Among Catholics in Catalonia today is a pilgrimage date known as the “Dia de les Verges Trobades” or literally the “Day of the Meeting Virgins”. While admittedly something of an odd term, it might be better-translated as the “Day of the Discovered Virgins”. It refers collectively to the images of the Blessed Virgin located throughout Catalonia that were discovered under miraculous circumstances. Probably the most famous of these is that of Our Lady of Montserrat, although she gets her own feast day as the patroness of Catalonia, on April 27th. Other examples include Our Lady of Núria, Our Lady of Olot, and Our Lady of Bonanova, whose shrine in Barcelona I have written about recently.
One thing typically held in common by these images is that they were discovered in caves, or buried, or found in otherwise inaccessible places. How they arrived at these spots is often the subject of legend, but it seems more likely that they came to be hidden as a result of the passage of history and the inevitable march of warfare.

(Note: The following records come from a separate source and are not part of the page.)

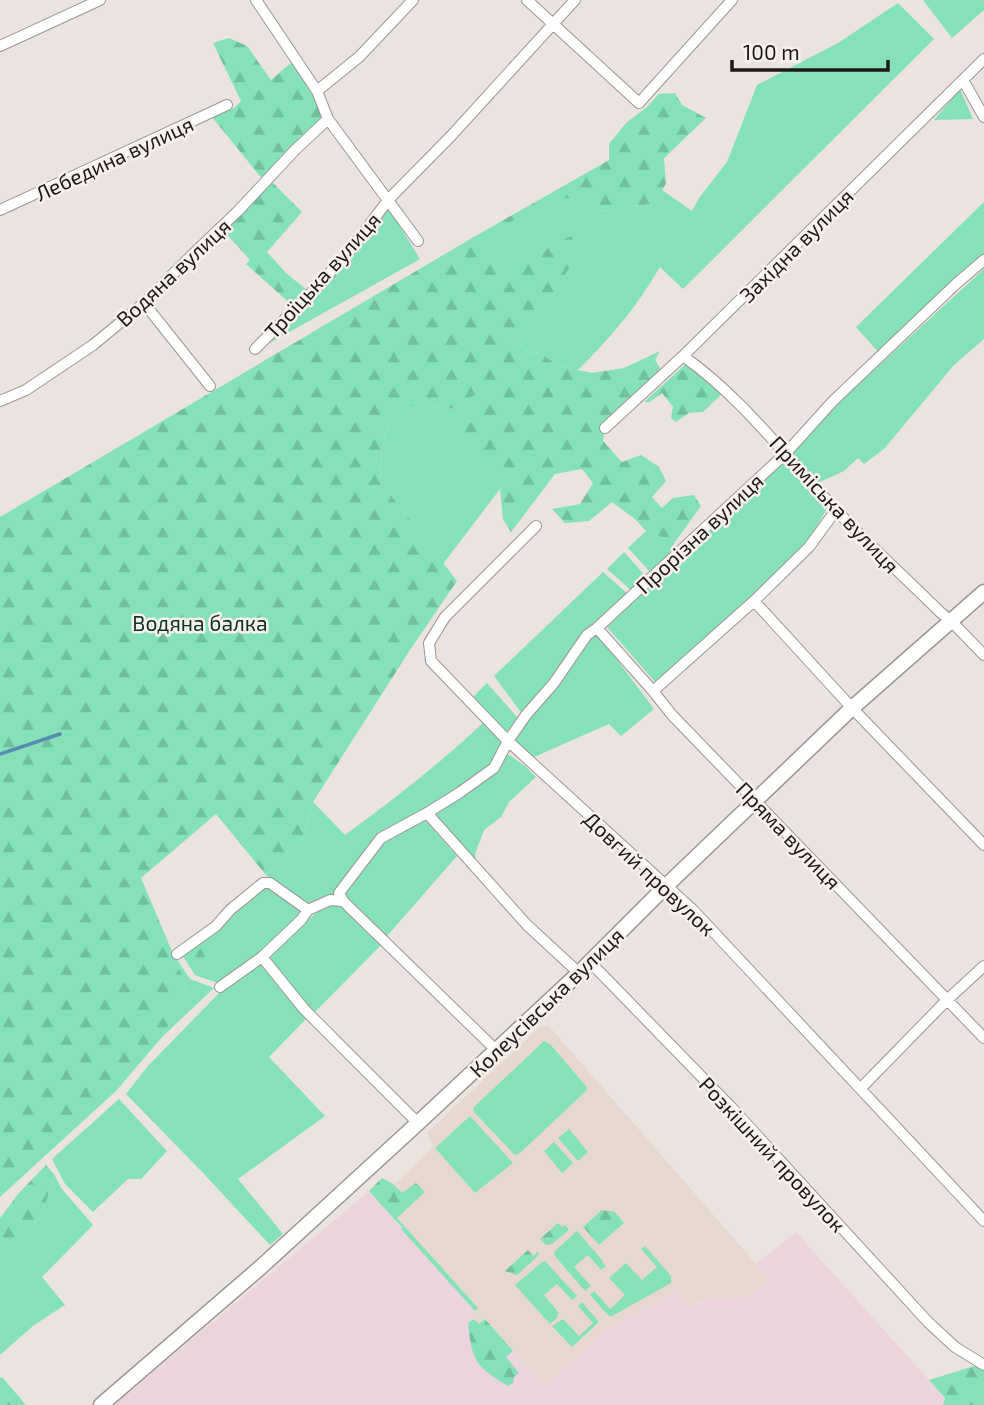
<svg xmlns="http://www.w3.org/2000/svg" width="984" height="1405" font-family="'Exo 2',sans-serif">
<defs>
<pattern id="forest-firs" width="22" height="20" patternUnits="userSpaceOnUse" patternTransform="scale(1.75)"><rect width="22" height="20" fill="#84e1b8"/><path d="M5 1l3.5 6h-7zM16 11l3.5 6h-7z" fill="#71c09d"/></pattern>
</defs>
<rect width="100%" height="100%" fill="#ebe3df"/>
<path fill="#e7d8cf" d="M541,1026H549L770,1280L741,1300L699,1302L693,1308L678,1291L591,1343L544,1387L486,1319L479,1325L470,1315L475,1311L369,1191L382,1178L395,1184L433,1147L427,1133Z"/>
<path fill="#ecd4dc" d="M369,1191L475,1311L471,1315L478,1324L485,1319L544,1387L604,1331L678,1291L693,1308L706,1299H742L770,1280L756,1264L796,1232L945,1398L943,1405H114Z"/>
<path fill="#84e1b8" d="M923,0H984V10L952,38Z
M898,3L934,39L683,289L660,267C638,305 609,340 578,370L559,366L542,354L529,353L520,345L599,221L501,274L472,238L567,198L604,211L631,206L652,204L662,190L692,211L699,198L727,162L757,85L838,43Z
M960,89L973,119L934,120Z
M984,202V258L880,354L856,327Z
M388,207L420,259L268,344L334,277L356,251Z
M984,269V339L954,365L884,449L864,464L858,458L844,471L818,483L789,457L838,403Z
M507,381L481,457L500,489L443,564L380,481L382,450L387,428L399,409L425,404L451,409L478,393Z
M784,460L827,508L808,543L742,607L656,683L607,627L726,511Z
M646,531L675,542L667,558L652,574L628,548Z
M624,552L647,578L632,591L607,569Z
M603,572L629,595L523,715L494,676Z
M597,633L654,709L621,736L609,724L534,757L512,740L552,692L589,639Z
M487,683L519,719L505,733L473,697Z
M485,721L504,741L491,766L431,806L377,834L335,894L308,906L266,875L303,838L313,802L345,835C394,799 441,763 485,721Z
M505,752L525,766L536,777L509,802L501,817L484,830L475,854L476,860L431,813L462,795Z
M425,820L457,856L387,936L343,894L385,840Z
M267,886L303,912L264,949L218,983L212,981V972L199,945L212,936L233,915Z
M328,905H343L381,945L315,1012L309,1007L268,957L319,910Z
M172,952L190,979L214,988L163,1036L187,987Z
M262,963L306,1019L269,1057L325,1116L238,1179L283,1234L270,1245L205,1175L126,1094L148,1066L222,990Z
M544,1041L550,1044L586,1086L587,1090L520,1153L515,1155L475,1113L473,1108Z
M119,1099L167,1151L141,1179H128L93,1212L65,1184L52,1159Z
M470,1116L513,1163L475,1193L435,1148Z
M569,1129L588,1152L578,1161L558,1138Z
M554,1142L573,1163L562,1173L544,1151Z
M54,1174L61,1188L93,1225L42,1277L65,1305L34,1325L0,1355V1261L18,1248L44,1210Z
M397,1218L478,1308L475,1311L401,1229L402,1227L395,1220Z
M577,1231L603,1261L602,1262L606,1266L601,1270L588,1255L574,1267L591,1286L585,1291L554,1255L555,1251Z
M645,1246L671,1276V1283L612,1316H609L590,1295L594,1291L610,1309L625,1295L609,1278L626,1263L642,1280L657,1267L641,1249Z
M545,1261L577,1296L572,1300L557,1284L544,1295L559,1313L557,1315L558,1317L550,1324L515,1285L542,1262Z
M582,1302L599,1322L572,1347L552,1326L563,1319L579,1336L593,1323L578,1306Z"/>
<path fill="url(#forest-firs)" d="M229,38L247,46L271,80L292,62L314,92L324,120L263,180L212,117L234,108L241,101L213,43Z
M675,93L682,105L706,118L664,158L666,184L653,204L631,206L604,211L567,198L473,238L501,274L600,220L520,345L529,353L542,354L559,366L592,373L624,368L660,351L655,360L663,373L605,428L603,441L622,462L641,455L659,467L666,481L652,497L662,508L673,498L694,495L701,506L675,542L646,531L635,519L612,502L589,521L565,523L552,509L580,504L593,483L582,469L555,474L511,532L503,519L500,489L481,457L455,423L505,383L478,393L451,409L425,404L399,409L387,428L382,450L380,481L457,581L410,650L313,802L303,838L266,875L216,814L141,878L187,987L163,1036L116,1091L0,1197V517L472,238L609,160V144L626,123L647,107L659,94Z
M272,182L302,212L267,252L286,273L308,291L293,306L246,264L250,260L223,230Z
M688,362L723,393L703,412L689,413L676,422L671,418L673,407L662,393L650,402H644Z
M199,945L213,972L212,981L195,975L182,955Z
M46,1165L54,1174L44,1210L18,1248L0,1261V1218L19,1193Z
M382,1178L394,1185L402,1193L416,1183L425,1192L395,1220L369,1191Z
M602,1210L615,1212L624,1223L599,1245L583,1227Z
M558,1223L562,1227L565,1225L569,1230L552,1244L546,1245L540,1239Z
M528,1250L533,1256L539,1251L537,1257L517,1275L505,1271Z
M474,1319L479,1324L485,1319L513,1351L506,1357L519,1373L514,1377L513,1383L508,1386C475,1366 472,1361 468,1323Z
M984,1363V1405H943L945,1398L929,1380Z
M2,1377L26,1405H0V1378Z"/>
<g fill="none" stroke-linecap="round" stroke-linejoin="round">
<path stroke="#588cb1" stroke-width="3.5" d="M0,754L60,734"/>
<defs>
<path id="street" d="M256,0L317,91L328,119L418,241
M527,0L639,103L732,0
M0,46L100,0
M963,80L984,117
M317,91L359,57L413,0
M0,210L227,105
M144,303L210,386
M255,349L320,284L351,249L389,199L451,136L575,0
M683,356C744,399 786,458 837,511C870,546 906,578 940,612L951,621L984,655
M0,401L26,390L93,345L144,303L192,255L239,210L295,150L328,119
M605,428L683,356L984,59
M536,526L445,617L429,643L431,661L508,741L694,911L984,1221
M754,601L852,708L984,845
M597,628L653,691L672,715L984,1038
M653,691L754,601L809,547L836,510
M427,813L527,925L579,973
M343,901L496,1050
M177,954L216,926L230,910L263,883H270L308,910
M262,957L304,1009L418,1123
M590,962L731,1107L928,1322L955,1347L984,1365
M220,987L262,957L301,920L308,910L330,900L343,901L339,893L381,838L427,813L459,793L494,768L508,741L526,715L554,683L587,635L597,628L786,453L833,401L957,283L984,260
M861,1088L947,1000L984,966"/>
<path id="secondary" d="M101,1405L261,1267L418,1123L579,973L666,886L852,708L984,592"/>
</defs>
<use href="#street" stroke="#9d9691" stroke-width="12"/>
<use href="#secondary" stroke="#9d9691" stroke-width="17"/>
<use href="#street" stroke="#fff" stroke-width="10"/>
<use href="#secondary" stroke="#fff" stroke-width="14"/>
</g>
<g text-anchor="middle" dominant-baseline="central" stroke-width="5" stroke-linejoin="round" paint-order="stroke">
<g font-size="21" fill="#1c1918" stroke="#f8f0ec">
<text transform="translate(114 158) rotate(-25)">Лебедина вулиця</text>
<text transform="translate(796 245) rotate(-45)">Західна вулиця</text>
<text transform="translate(173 272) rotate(-43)">Водяна вулиця</text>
<text transform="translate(322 275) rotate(-48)">Троїцька вулиця</text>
<text transform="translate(835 504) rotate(47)">Приміська вулиця</text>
<text transform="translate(699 533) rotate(-43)">Прорізна вулиця</text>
<text transform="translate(789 835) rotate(46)">Пряма вулиця</text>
<text transform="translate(650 873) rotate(43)">Довгий провулок</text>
<text transform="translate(546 1002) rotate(-44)">Колеусівська вулиця</text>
<text transform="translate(773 1154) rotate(47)">Розкішний провулок</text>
</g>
<g font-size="21" fill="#083424" stroke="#f8f0ec">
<text x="200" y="622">Водяна балка</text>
</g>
</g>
<path d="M732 60v10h156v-10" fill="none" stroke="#1c1918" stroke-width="3.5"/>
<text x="743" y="60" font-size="21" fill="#1c1918" stroke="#f8f0ec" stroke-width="5" paint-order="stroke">100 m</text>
</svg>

Between 711 A.D. and 1492, when the Moors ruled parts of what are today Spain and Portugal, relations between the northern Christian kingdoms and the southern Moslem caliphates were not always pleasant. In 985 A.D., for example, Al-Mansur launched an enormous attack on Catalonia and burned many churches, monasteries, and shrines.

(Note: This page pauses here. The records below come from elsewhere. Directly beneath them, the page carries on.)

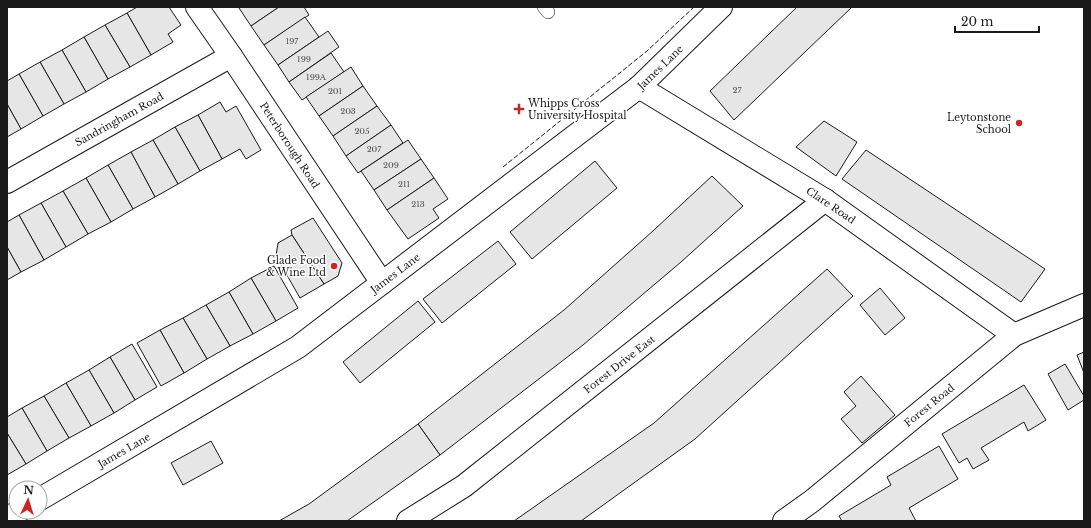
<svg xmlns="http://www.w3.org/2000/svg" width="1091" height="528" viewBox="0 0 1091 528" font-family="'Libre Baskerville',serif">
	<rect width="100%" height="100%" fill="#fff"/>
	<!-- building -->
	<g fill="#e6e6e6" stroke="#1a1a1a">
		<polygon points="137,7 169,7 181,25 168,34 173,42 151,55 127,13"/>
		<polygon points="240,7 279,7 251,26 239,8"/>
		<polygon points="279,7 304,7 309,15 264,45 251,26"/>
		<polygon points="797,7 852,7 734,120 710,91"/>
		<polygon points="127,13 151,55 130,67 105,25"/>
		<polygon points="305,17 319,37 278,65 264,45"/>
		<polygon points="105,25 130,67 108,79 84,37"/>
		<polygon points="328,31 339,47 289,82 278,65"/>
		<polygon points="84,37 108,79 86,92 62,50"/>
		<polygon points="62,50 86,92 64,104 40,62"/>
		<polygon points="331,53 344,72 302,100 289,82"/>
		<polygon points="40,62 64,104 43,116 19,74"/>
		<polygon points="351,67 363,86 319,116 306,97"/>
		<polygon points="19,74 43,116 21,129 7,104 7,81"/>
		<polygon points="363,86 377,106 333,136 319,116"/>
		<polygon points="220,102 226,112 236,106 261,150 246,159 240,149 222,159 198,115"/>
		<polygon points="7,104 21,129 7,137"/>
		<polygon points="377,106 391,125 346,156 333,136"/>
		<polygon points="198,115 222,159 200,171 175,127"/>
		<polygon points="824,121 857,142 836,176 796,147"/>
		<polygon points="391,125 403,143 358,173 346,156"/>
		<polygon points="175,127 200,171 178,184 153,140"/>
		<polygon points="153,140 178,184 155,197 131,152"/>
		<polygon points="408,140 421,159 374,190 361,171"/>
		<polygon points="866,150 1045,269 1021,302 842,179"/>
		<polygon points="131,152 155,197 133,209 108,165"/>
		<polygon points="421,159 434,178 387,210 374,190"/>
		<polygon points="595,161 617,188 532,259 510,232"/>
		<polygon points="108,165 133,209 111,222 86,178"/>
		<polygon points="712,176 743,206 681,262 583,345 440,455 418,424 564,310 654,230"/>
		<polygon points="86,178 111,222 88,234 63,191"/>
		<polygon points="434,178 448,199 433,209 439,218 408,239 387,210"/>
		<polygon points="63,191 88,234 66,247 41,203"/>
		<polygon points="41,203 66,247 44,260 19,215"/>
		<polygon points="19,215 44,260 21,272 7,247 7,222"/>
		<polygon points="313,218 342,263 338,276 324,284 292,235 291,230"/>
		<polygon points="292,235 324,284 300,298 276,256 278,243"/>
		<polygon points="498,241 516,264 442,323 423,299"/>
		<polygon points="7,247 21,272 7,280"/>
		<polygon points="274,266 298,308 276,321 251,278"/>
		<polygon points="827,269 853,296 695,439 581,521 514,521 654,423"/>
		<polygon points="251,278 276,321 253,334 229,292"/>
		<polygon points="880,288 905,318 885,335 860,305"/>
		<polygon points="229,292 253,334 230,346 206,305"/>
		<polygon points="418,301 435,322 360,383 343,362"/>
		<polygon points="206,305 230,346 207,359 183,318"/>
		<polygon points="183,318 207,359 184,373 160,330"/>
		<polygon points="160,330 184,373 161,386 137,343"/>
		<polygon points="132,344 157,387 135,400 110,357"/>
		<polygon points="1084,352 1084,373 1077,355"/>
		<polygon points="110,357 135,400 114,413 89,370"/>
		<polygon points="1065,364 1084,396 1084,400 1068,410 1048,374"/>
		<polygon points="89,370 114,413 91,426 66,383"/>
		<polygon points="861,376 895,415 862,443 841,419 856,406 844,392"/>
		<polygon points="66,383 91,426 69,438 44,396"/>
		<polygon points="1024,385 1046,420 1028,431 1024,422 981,448 989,460 973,469 967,458 959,463 942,434"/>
		<polygon points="44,396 69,438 47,451 22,408"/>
		<polygon points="22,408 47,451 26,464 7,433 7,417"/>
		<polygon points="418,424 440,455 347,521 279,521 309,504"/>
		<polygon points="7,433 26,464 7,475"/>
		<polygon points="211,441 223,463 183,485 171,463"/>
		<polygon points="939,446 958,479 909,508 916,521 842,521 839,516 891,485 887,477"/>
	</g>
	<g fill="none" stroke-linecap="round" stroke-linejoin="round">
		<!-- service casing -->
		<g stroke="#1a1a1a" stroke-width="14">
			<polyline id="service" points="544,7 548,12"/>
		</g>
		<!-- minor casing -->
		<g stroke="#1a1a1a" stroke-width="24">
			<g id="minor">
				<polyline points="197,7 231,56 382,283"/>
				<polyline points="639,87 825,200 1014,335"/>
				<polyline points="7,182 231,56"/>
				<polyline points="408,521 464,486 825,200"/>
				<polyline points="784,521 812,501 1014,335 1084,305"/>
			</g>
		</g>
		<!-- tertiary casing -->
		<g stroke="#1a1a1a" stroke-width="24">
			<g id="tertiary">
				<polyline points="40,499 298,347 639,87 721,7"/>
				<polyline points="7,518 18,512"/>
			</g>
		</g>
		<!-- service -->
		<use href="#service" stroke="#fff" stroke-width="13"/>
		<!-- minor -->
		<use href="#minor" stroke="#fff" stroke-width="22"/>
		<!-- tertiary -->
		<use href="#tertiary" stroke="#fff" stroke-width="22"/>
		<!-- fence -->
		<polyline stroke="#1a1a1a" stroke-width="1" stroke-dasharray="5 2" stroke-linecap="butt" points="503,167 647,51 694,7"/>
	</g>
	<!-- markers -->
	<g fill="#c62828" stroke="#fff" stroke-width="1.5">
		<path d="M517 103h4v4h4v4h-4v4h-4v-4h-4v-4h4z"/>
		<circle cx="1019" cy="123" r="4"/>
		<circle cx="334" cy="266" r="4"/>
	</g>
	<g text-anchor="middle" stroke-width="3" stroke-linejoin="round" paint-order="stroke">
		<!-- number labels -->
		<g font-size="8" fill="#4d4d4d">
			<text x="292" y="44">197</text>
			<text x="304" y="62">199</text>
			<text x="316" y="80">199A</text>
			<text x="737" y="93">27</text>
			<text x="335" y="94">201</text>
			<text x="348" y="114">203</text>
			<text x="362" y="134">205</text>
			<text x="374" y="152">207</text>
			<text x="391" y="168">209</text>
			<text x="404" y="187">211</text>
			<text x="418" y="207">213</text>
		</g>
		<!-- street labels -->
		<g font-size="10" fill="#1a1a1a" stroke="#fff">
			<text transform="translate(660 67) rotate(-44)" y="4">James Lane</text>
			<text transform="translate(119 119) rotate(-29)" y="4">Sandringham Road</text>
			<text transform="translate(290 145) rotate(57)" y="4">Peterborough Road</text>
			<text transform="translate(831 205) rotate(34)" y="4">Clare Road</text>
			<text transform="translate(395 273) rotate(-37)" y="4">James Lane</text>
			<text transform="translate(619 364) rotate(-38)" y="4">Forest Drive East</text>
			<text transform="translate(929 405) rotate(-39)" y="4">Forest Road</text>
			<text transform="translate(124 450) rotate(-30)" y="4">James Lane</text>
		</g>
		<!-- poi labels -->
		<g font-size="10" fill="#1a1a1a" stroke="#fff" text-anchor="end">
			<text x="528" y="107" text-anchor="start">Whipps Cross<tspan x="528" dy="12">University Hospital</tspan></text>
			<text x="1011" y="121">Leytonstone<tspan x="1011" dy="12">School</tspan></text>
			<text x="326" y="264">Glade Food<tspan x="326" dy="12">&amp; Wine Ltd</tspan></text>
		</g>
	</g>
	<!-- border -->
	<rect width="1091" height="528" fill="none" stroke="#1a1a1a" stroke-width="16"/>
	<!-- north arrow -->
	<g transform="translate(28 500) rotate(4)"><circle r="19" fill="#ffffff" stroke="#a3a3a3"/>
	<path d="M0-3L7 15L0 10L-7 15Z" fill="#c62828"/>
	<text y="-6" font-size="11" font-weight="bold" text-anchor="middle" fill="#1a1a1a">N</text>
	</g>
	<!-- scale -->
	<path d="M955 26v6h84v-6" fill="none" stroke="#1a1a1a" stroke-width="2"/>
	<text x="961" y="26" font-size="12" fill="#1a1a1a" stroke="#ffffff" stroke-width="3" paint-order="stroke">20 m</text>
</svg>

Over the centuries, whenever war or invasion threatened, it would have been prudent on the part of the local people to hide their community’s statue of the Blessed Virgin from being damaged, destroyed, or captured by invading Moors, raiding Christians from other kingdoms, and civil infighting. Sometimes the locations for these artworks were forgotten, but when times became safer, these re-discovered images were brought back into veneration, the local people honoring God for their miraculous preservation. Over time, many of the churches, chapels and shrines which housed these images grew into great pilgrimage centers. Throughout Catalonia then, the Virgin Mary’s birthday is a feast day celebrated communally at these ancient Marian shrines by faithful pilgrims.